Hand tracking with Turi Create and Core ML

Introduction

The task of realtime hand tracking on a mobile device is both very interesting and challenging. The hand is one of the more difficult parts of the body to detect and track. The reason for this is that the hands can look very different, whether that’s with the form (although this holds for other body parts as well) or with the position of the fingers. A hand can go from a punch to hi-five in just a few moments. This means it’s quite difficult to collect a dataset with appropriate annotations from different hand states, taken from different angles. In this post, we will see an approach how to do this with Turi Create, Apple’s framework for creating Core ML models.

Object tracking

The machine learning task we need here is object detection. Object detection enables you to not only detect whether an object is present in the current camera frame, but also what’s the position of that object. This enables you to either draw some visual indication (like rectangle) or present a virtual model on the detected place. Once you find that object, you can use for example Vision’s tracking feature to update the visual indication whenever the object of interest is moved.

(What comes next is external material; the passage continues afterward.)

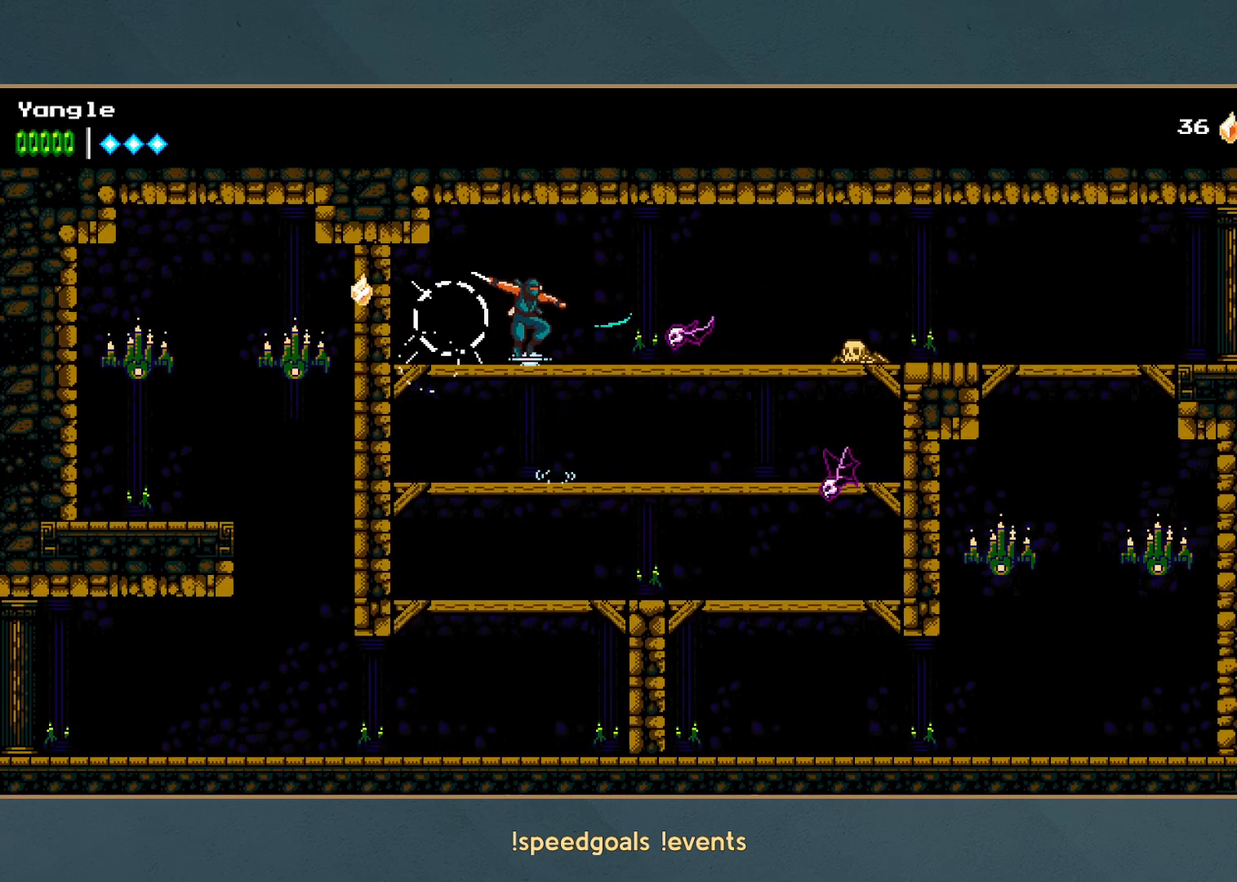
{"buttons": [], "left_stick": "down-right", "button_events": [[100, "X", "down"], [283, "X", "up"], [383, "A", "down"], [500, "A", "up"]]}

If you want to just find out if the object is on the picture, you need image classification. For this, you can use Create ML, Apple’s other framework for creating machine learning models.

Turi Create

Turi Create is a tool that simplifies the creation of custom machine learning models, that can easily be exported to Apple’s Core ML format.  This means that you don’t have to be a machine learning expert to add some intelligence in your apps. The tasks that are supported by Turi Create are recommendations, image classification, object detection, style transfer, activity classification and much more. Although it requires a little bit of Python coding, it’s still very easy to get started, as we will see during this post.

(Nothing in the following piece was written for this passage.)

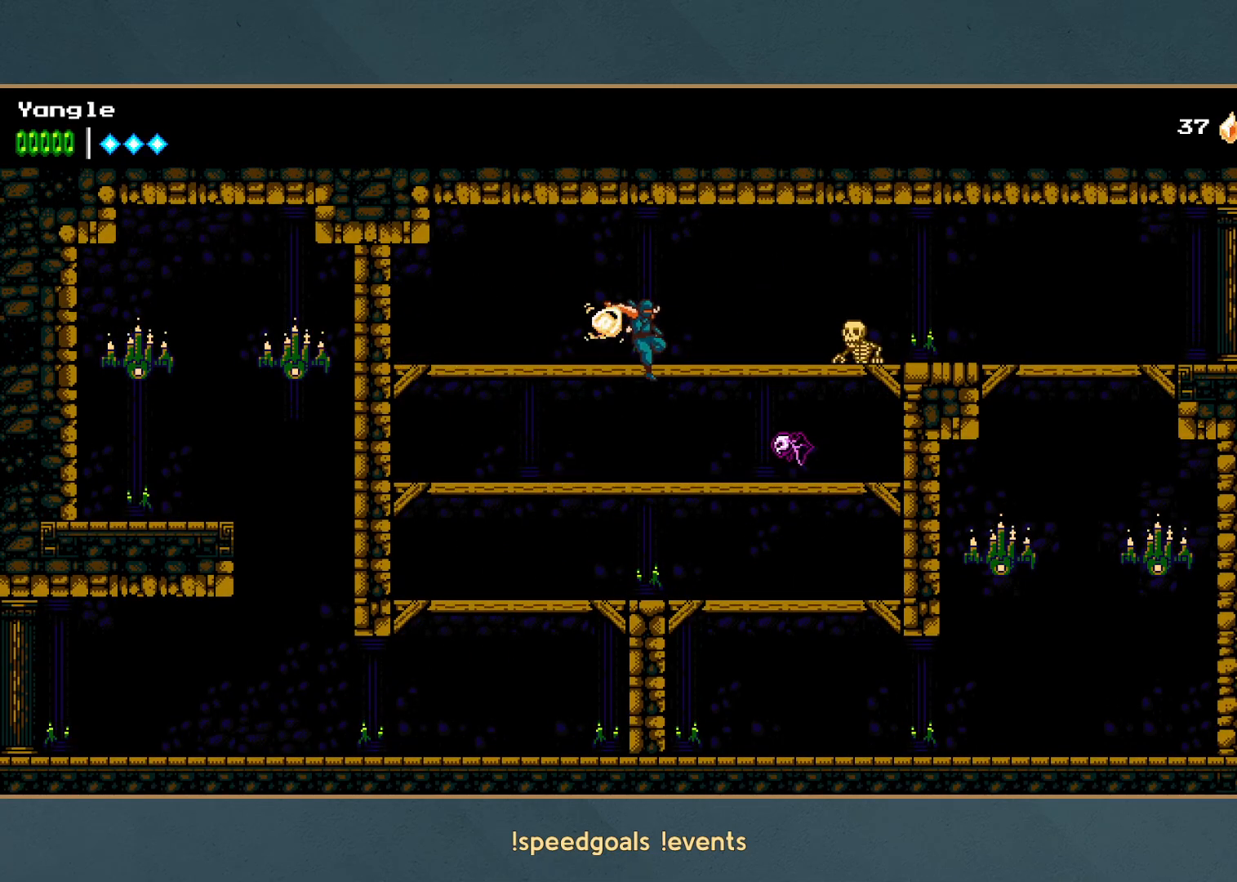
{"buttons": ["A", "X"], "left_stick": "right", "button_events": [[117, "X", "down"], [250, "X", "up"], [350, "A", "down"], [450, "X", "down"]]}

You can find details on how to install Turi Create on their GitHub repo. Basically you would need to do the following from your terminal:

pip install -U turicreate

Once Turi Create is installed, our next task is to find and prepare the data.

Preparing the data

One of the biggest challenges of machine learning is finding enough data to train the machine learning models. As we have discussed at the beginning, detecting the correct bounds of a hand can be a bit tricky. That’s why we need very good dataset. Let’s see what I’ve found.

The dataset that I was using can be found here. I’ve tried several options and this one proved to be the best. It’s quite big, around 6 GB and it can be quite challenging for a Mac machine without a GPU to train the model. Other options that I’ve found are EgoHands and Oxford Hand dataset. I was thinking of combining all three together to have a better machine learning model, but my Mac couldn’t handle that.

Now, let’s see the data. The data of the VIVA hand detection challenge that I was using, was split in two folders, pos and posGt, both under the train folder. The pos folder contained all the images, while the posGt contained all the annotations in csv format, along with information about the hand (left or right). Each csv entry contains information about the bounding boxes of the hand, described using the top left point, a width, and a height [x y w h] in the 2D image plane.

What Turi Create expects?

Turi Create on the other hand, expects SFrame, which is a tabular data structure, in which you can put both the images and the corresponding annotations. The annotations are in JSON format. Every image has an array of objects, which have the keys coordinates and label. The coordinates value contains information for the bounding box, while the label about what is the bounding box. In our case, it’s either left or right hand.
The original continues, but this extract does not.